Zero Hora - 29/03/2013
Numa sexta-feira como hoje, os competentes médicos da Santa Casa descobriram que havia um tumor devorando um dos meus rins.
Um câncer.
É estranho você dizer que está com câncer. É como se dissesse: estou
morrendo. Foi o que pensei naquela sexta-feira. Naquela sexta-feira, eu
morri um pouco.
No sábado, meu rim foi removido. A cirurgia, comandada pelo doutor
Ernani Rhoden, do Hospital São Francisco, foi um sucesso, mas, para mim,
eu que nunca havia sido internado em hospital, nunca quebrara nada,
nunca ficara doente, para mim foi uma dor inédita, um sofrimento que nem
sabia ser capaz de suportar.
Agora estou sendo bem cuidado pelo oncologista Jefferson Vinholes e
tudo envereda pelo bom caminho, mas ainda não processei totalmente o que
aconteceu. O que posso concluir desse episódio? Alguns dizem que essas
experiências radicais nos levam a iluminações.
Você compreende a vida de outra forma, vê as coisas de outro ângulo.
Talvez no futuro, mas, até agora, o sofrimento não me abriu as portas
da percepção. Até agora o sofrimento só foi isso mesmo, sofrimento. Que
desperdício de dor.
Mas houve algo, um sentimento que se consolidou na minha mente, com
essa experiência. O que posso dizer é que, se não houve sofisticação da
minha, digamos, vida espiritual, houve aumento da minha fé nas pessoas.

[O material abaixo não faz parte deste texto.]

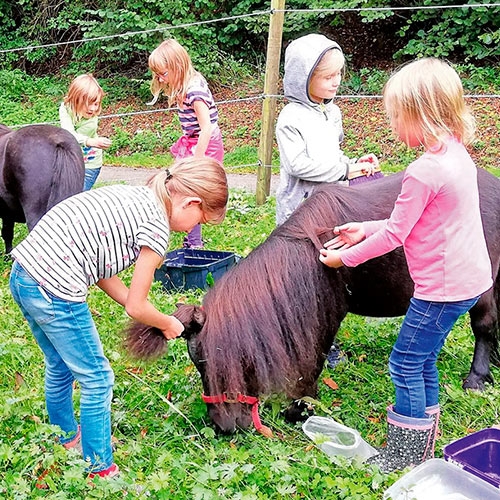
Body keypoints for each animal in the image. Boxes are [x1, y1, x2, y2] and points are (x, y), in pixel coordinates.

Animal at [126, 168, 500, 434]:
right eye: (199, 365)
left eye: (213, 364)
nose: (222, 428)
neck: (312, 254)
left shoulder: (322, 321)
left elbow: (311, 362)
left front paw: (300, 408)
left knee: (483, 326)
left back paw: (477, 379)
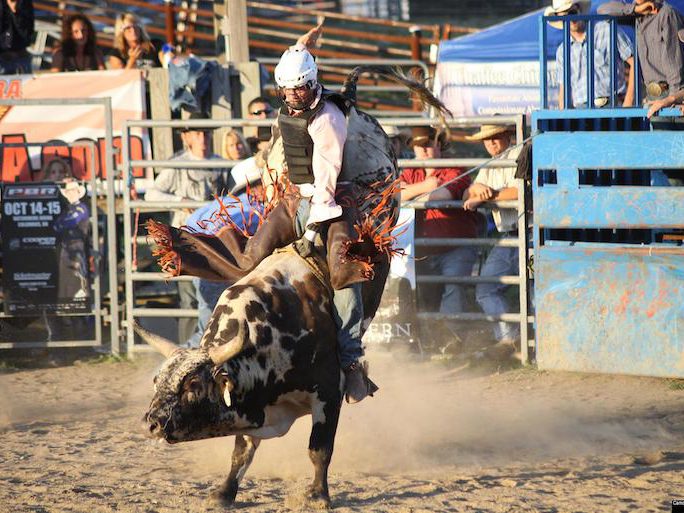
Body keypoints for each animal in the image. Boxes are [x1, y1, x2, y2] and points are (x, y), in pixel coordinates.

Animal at [138, 66, 448, 506]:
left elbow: (319, 449)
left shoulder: (328, 392)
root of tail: (348, 97)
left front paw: (317, 496)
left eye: (193, 385)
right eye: (157, 380)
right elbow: (242, 451)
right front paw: (224, 492)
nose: (151, 422)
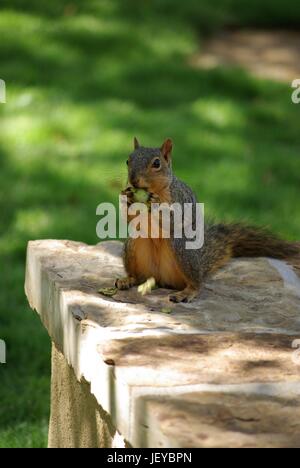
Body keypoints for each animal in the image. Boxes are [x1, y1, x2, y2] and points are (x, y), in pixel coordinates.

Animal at [114, 137, 298, 304]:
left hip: (183, 250)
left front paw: (156, 204)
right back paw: (127, 279)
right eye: (128, 160)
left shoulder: (180, 199)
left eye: (156, 163)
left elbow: (173, 220)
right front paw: (126, 198)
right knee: (138, 276)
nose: (133, 180)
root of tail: (160, 278)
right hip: (133, 245)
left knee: (197, 283)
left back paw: (187, 292)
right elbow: (131, 219)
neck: (155, 190)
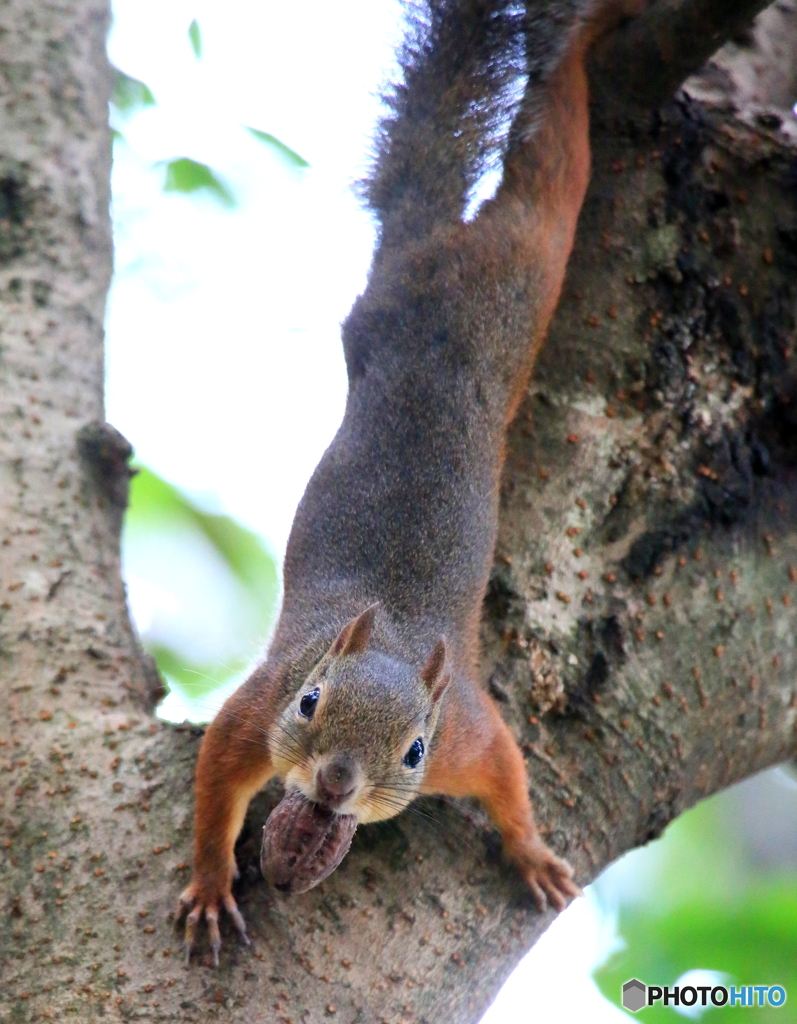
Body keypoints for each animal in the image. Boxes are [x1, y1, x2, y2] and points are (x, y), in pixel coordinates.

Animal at [180, 0, 647, 962]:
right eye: (310, 701)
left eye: (413, 754)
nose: (333, 782)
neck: (387, 642)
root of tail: (433, 248)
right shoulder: (256, 714)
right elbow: (213, 787)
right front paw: (209, 885)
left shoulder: (465, 730)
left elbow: (508, 774)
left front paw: (531, 854)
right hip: (509, 272)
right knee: (548, 175)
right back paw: (580, 46)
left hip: (511, 290)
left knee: (543, 177)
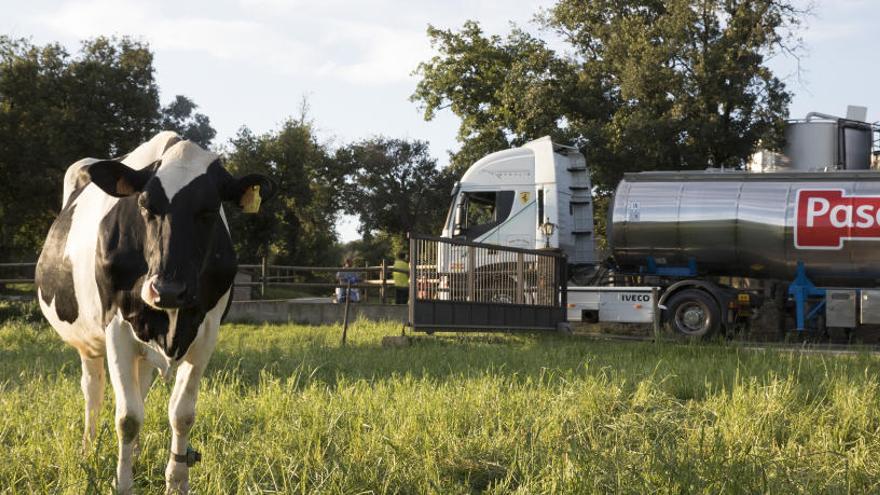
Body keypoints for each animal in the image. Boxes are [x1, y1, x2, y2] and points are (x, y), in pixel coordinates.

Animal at [36, 133, 274, 495]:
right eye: (146, 206)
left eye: (209, 211)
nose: (168, 290)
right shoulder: (116, 327)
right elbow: (127, 418)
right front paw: (122, 484)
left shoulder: (207, 331)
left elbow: (182, 413)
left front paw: (176, 482)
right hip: (89, 342)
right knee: (93, 391)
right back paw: (88, 451)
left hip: (143, 350)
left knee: (140, 389)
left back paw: (133, 453)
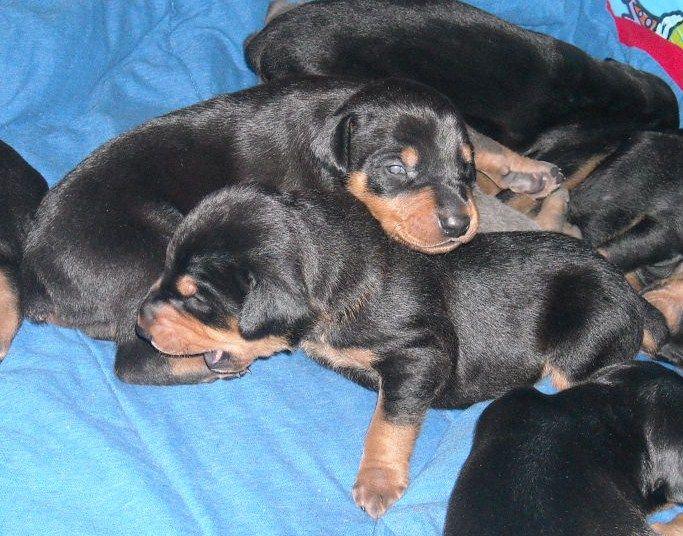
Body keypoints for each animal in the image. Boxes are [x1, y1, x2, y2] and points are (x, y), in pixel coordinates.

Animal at [135, 183, 668, 520]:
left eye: (196, 298)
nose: (139, 321)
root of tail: (631, 296)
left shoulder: (421, 357)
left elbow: (390, 423)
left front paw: (377, 483)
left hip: (583, 350)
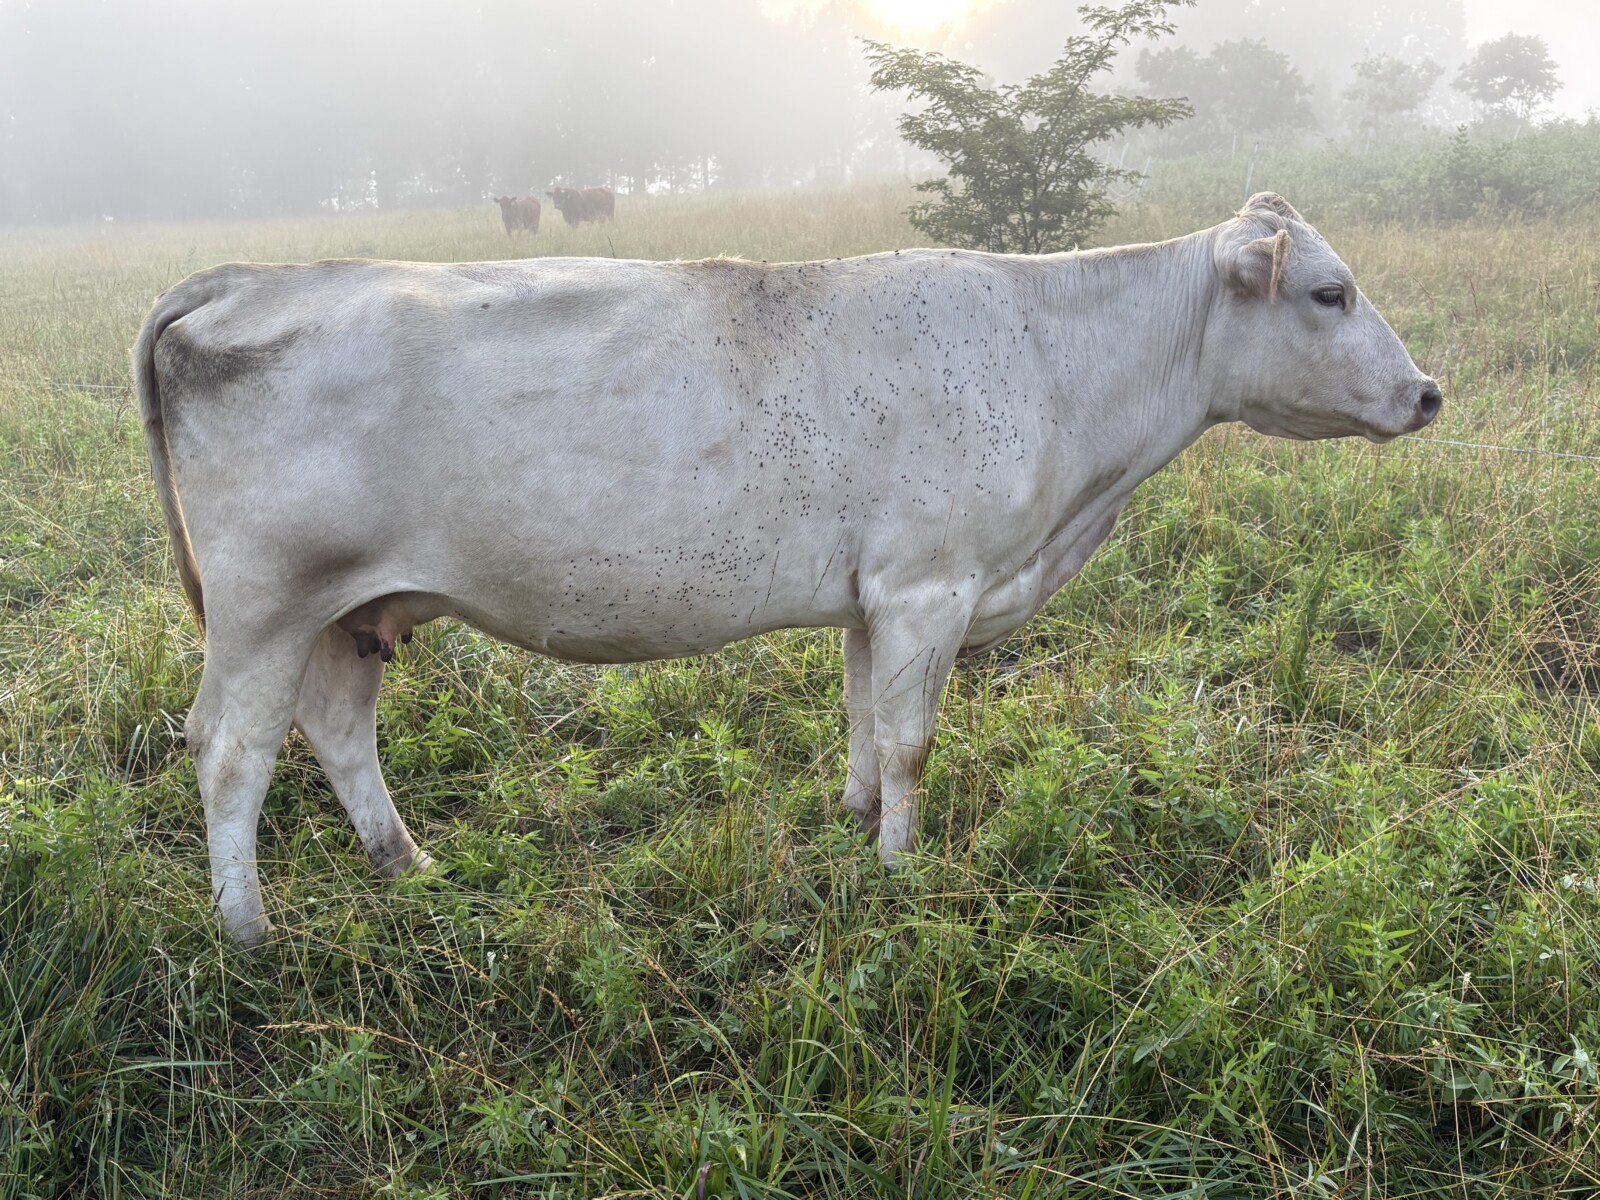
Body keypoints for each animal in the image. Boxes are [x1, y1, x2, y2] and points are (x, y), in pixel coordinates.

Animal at [135, 192, 1440, 946]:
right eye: (1329, 291)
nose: (1427, 393)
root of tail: (248, 276)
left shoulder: (875, 596)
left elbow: (863, 720)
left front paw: (855, 829)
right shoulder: (929, 583)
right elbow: (912, 742)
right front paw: (903, 875)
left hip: (350, 610)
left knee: (335, 729)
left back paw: (409, 866)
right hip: (264, 605)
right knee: (231, 750)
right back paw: (250, 931)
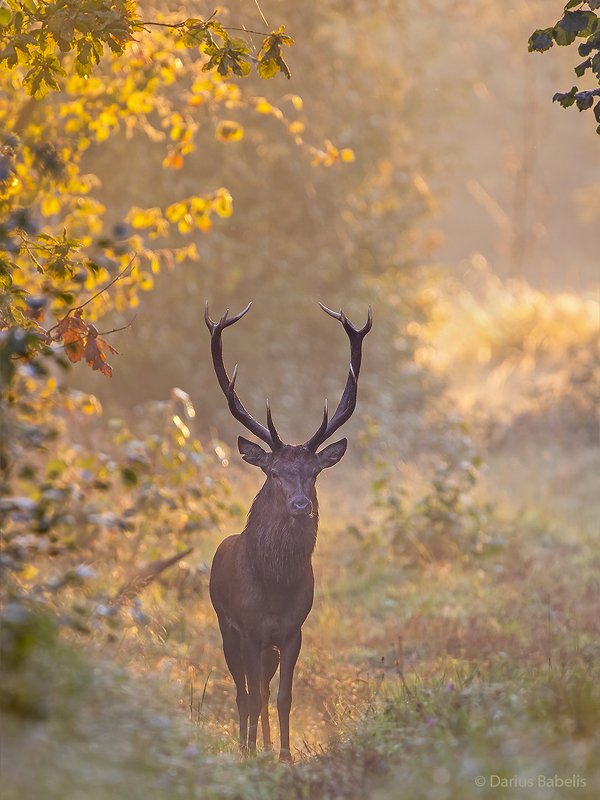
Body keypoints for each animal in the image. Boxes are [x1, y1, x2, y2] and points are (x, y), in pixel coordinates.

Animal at [205, 301, 371, 762]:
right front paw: (250, 752)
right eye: (274, 472)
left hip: (269, 647)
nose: (301, 505)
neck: (275, 588)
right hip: (225, 628)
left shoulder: (293, 630)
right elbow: (252, 697)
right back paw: (247, 743)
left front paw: (283, 754)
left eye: (315, 473)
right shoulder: (247, 628)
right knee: (243, 691)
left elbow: (282, 697)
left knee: (262, 687)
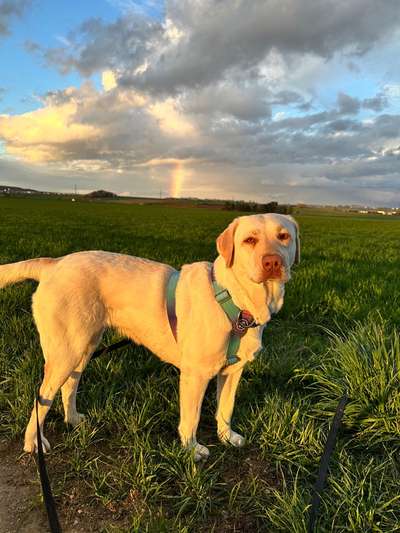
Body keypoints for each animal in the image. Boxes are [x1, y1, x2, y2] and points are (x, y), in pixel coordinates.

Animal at [0, 212, 298, 458]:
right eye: (249, 240)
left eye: (284, 236)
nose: (272, 262)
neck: (238, 302)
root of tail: (55, 263)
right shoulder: (195, 375)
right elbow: (191, 418)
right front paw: (192, 450)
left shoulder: (233, 371)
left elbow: (226, 409)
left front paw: (227, 438)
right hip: (66, 351)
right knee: (42, 398)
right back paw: (33, 443)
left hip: (84, 347)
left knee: (69, 386)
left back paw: (72, 420)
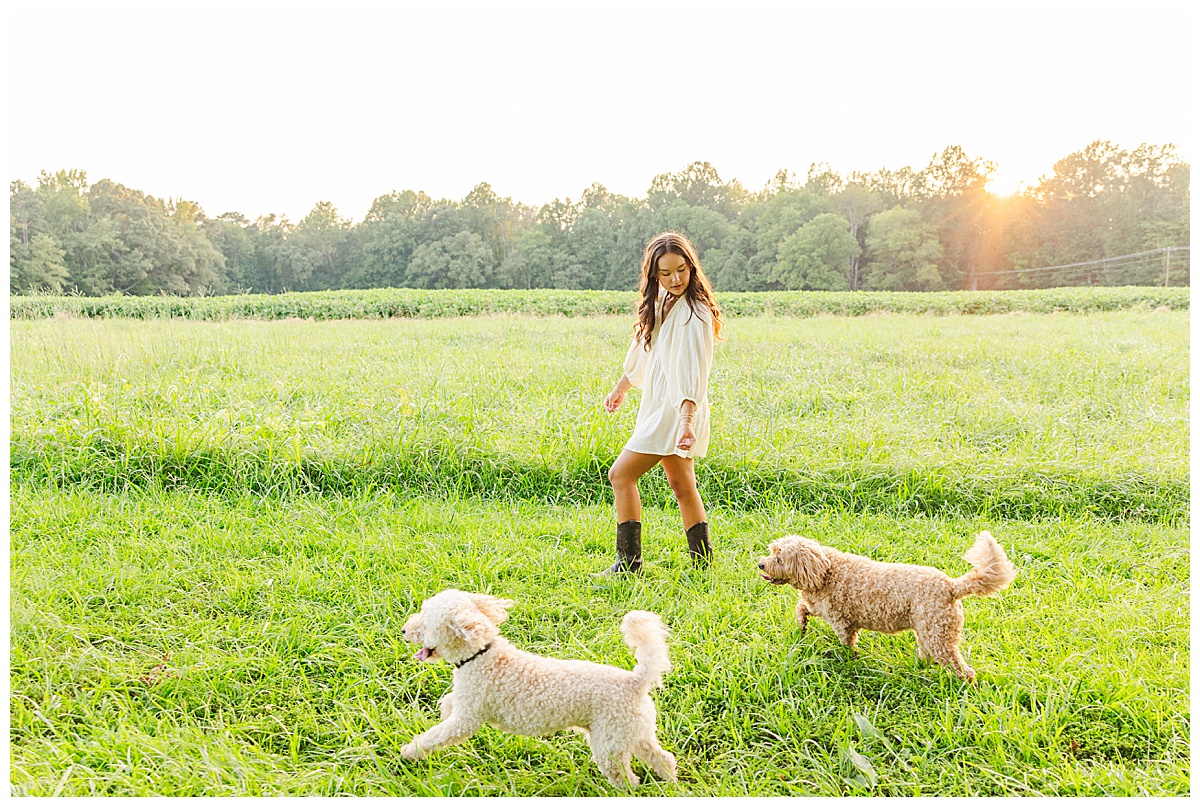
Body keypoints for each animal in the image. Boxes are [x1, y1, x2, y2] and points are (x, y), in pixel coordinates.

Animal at [400, 586, 676, 787]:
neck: (480, 654)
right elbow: (448, 703)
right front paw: (443, 709)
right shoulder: (466, 703)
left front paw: (410, 751)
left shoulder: (467, 719)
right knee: (663, 758)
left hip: (610, 743)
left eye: (425, 621)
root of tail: (635, 682)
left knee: (626, 779)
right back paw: (670, 782)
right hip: (633, 732)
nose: (403, 630)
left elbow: (436, 735)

A preocupação sincera e a ajuda incondicional dos meus amigos e dos
meus familiares; as orações e promessas de pessoas que nem conheço, de
todas as religiões; o apoio tranquilizador da minha empresa, a RBS, e o
carinho dos meus colegas, desde a atendente do bar até o mais alto
diretor; a competência dos médicos e o requinte da ciência; tudo isso me
ergueu e me ergue, e tudo isso é humano. Não há nada transcendental aí;
o que há são as pessoas.
Os homens. O homem que inventa a bomba atômica, mas que também
desenvolve a medicina nuclear, o homem é, sim, o lobo do homem, mas
também o seu consolo e a sua salvação. Depois de olhar na cara da morte,
vi que a vida está na relação com as outras pessoas. As pessoas, as
pessoas. Os outros seres humanos é que nos tornam humanos.